## SELECTED EXTRACT
=-=-=-=-=
By Andriana Fragola, SRC Intern

This paper examines the behavior of the Wandering Albatross (WA) and Black-Browed Albatross (BBA), and how they are affected by the toothfish longline fleet in Kerguelen and Crozet (Collet et al. 2017). To do this, lightweight GPS loggers were attached to adult albatrosses of both species to track their movements. To track the fishing boats, VMS data was provided to the researchers which allowed them to log their movements (Collet et al. 2017).

Calculations were done to establish the maximal distance that birds were seen flying towards the fishing boats. To isolate the different behaviors of the albatross the researchers established “encounter” as well as “attendance” behaviors to assess the responses of the birds to these fishing vessels (Collet et al. 2017). Encounters were defined as more by chance when the birds were in flight, while attendance behavior was defined as sitting in the water within a close range of the vessels (Collet et al. 2017).

Figure 1

[Source: Collet et al. 2017]

Results demonstrated that the Black-Browed Albatross (BBA) did not come into contact with fishing vessels as often as the Wandering Albatross (WA) (Collet et al. 2017). BBA also seemed to forage in areas that were a greater distance from the fishing vessels than WA (Collet et al. 2017). When the vessels were absent, BBA were not seen foraging in the regions where the vessels typically operate, while WA were (Collet et al. 2017).
=-=-=-=-=
## TASK REQUIREMENTS
Rewrite the albatross study summary from "Results demonstrated that" up to and including "were (Collet et al. 2017).", changing "fishing vessels" to "longline vessels".

## DATA SEGMENT
=-=-=-=-=
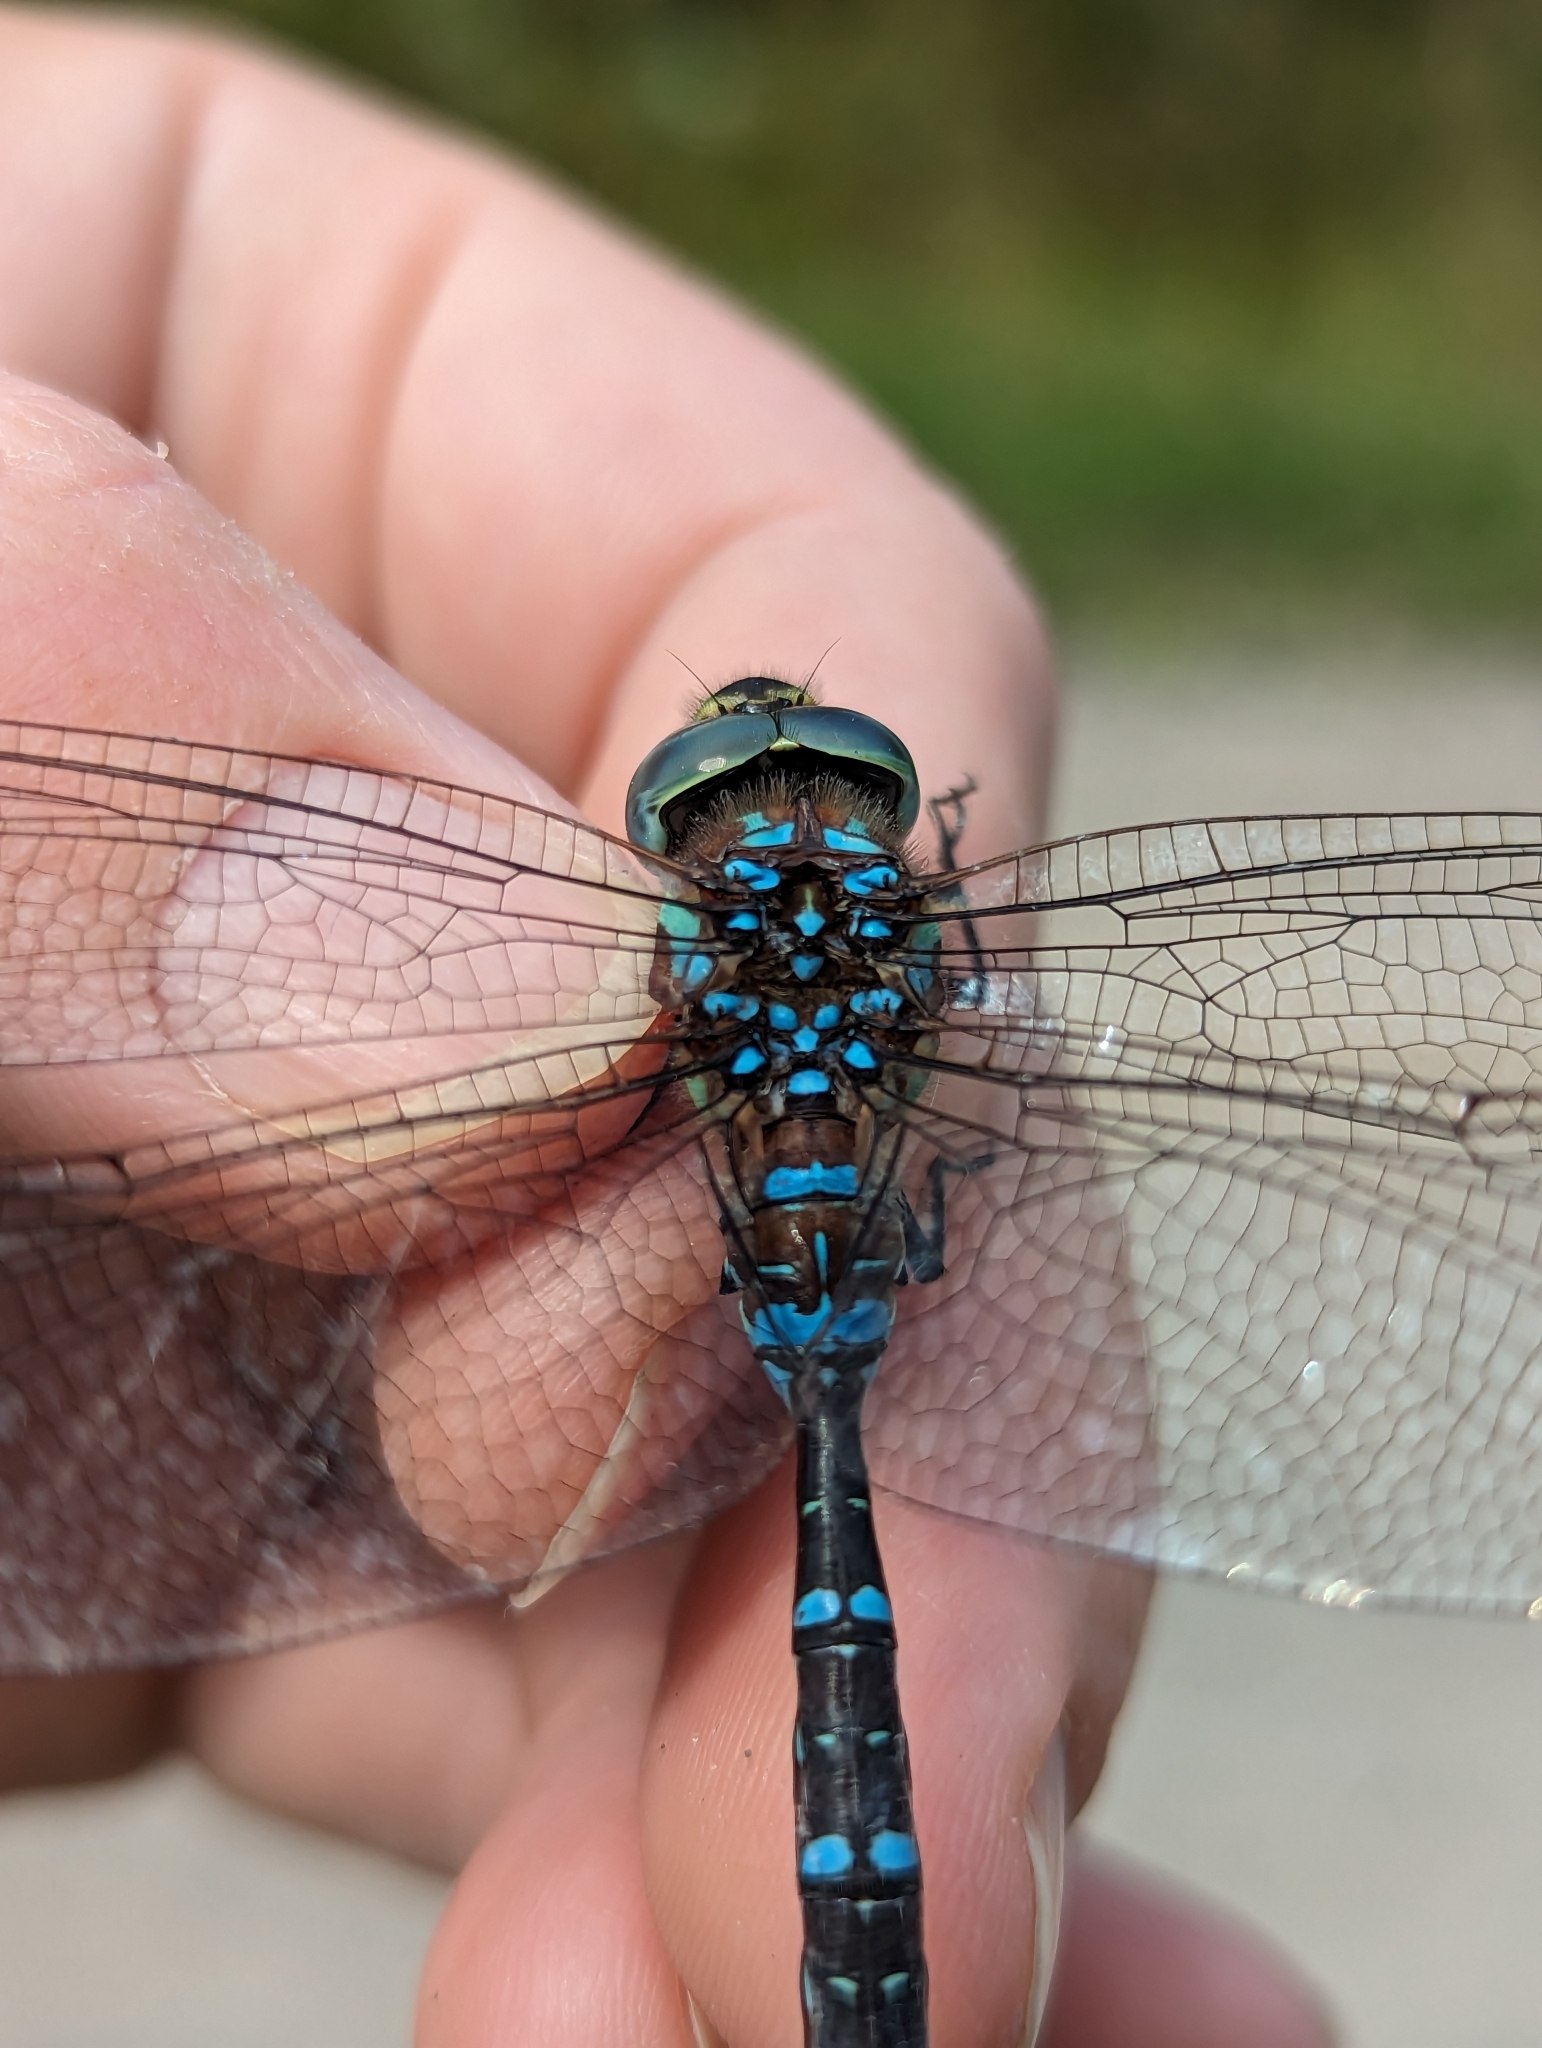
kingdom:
=-=-=-=-=
## TASK ANSWER
Results demonstrated that the Black-Browed Albatross (BBA) did not come into contact with longline vessels as often as the Wandering Albatross (WA) (Collet et al. 2017). BBA also seemed to forage in areas that were a greater distance from the longline vessels than WA (Collet et al. 2017). When the vessels were absent, BBA were not seen foraging in the regions where the vessels typically operate, while WA were (Collet et al. 2017).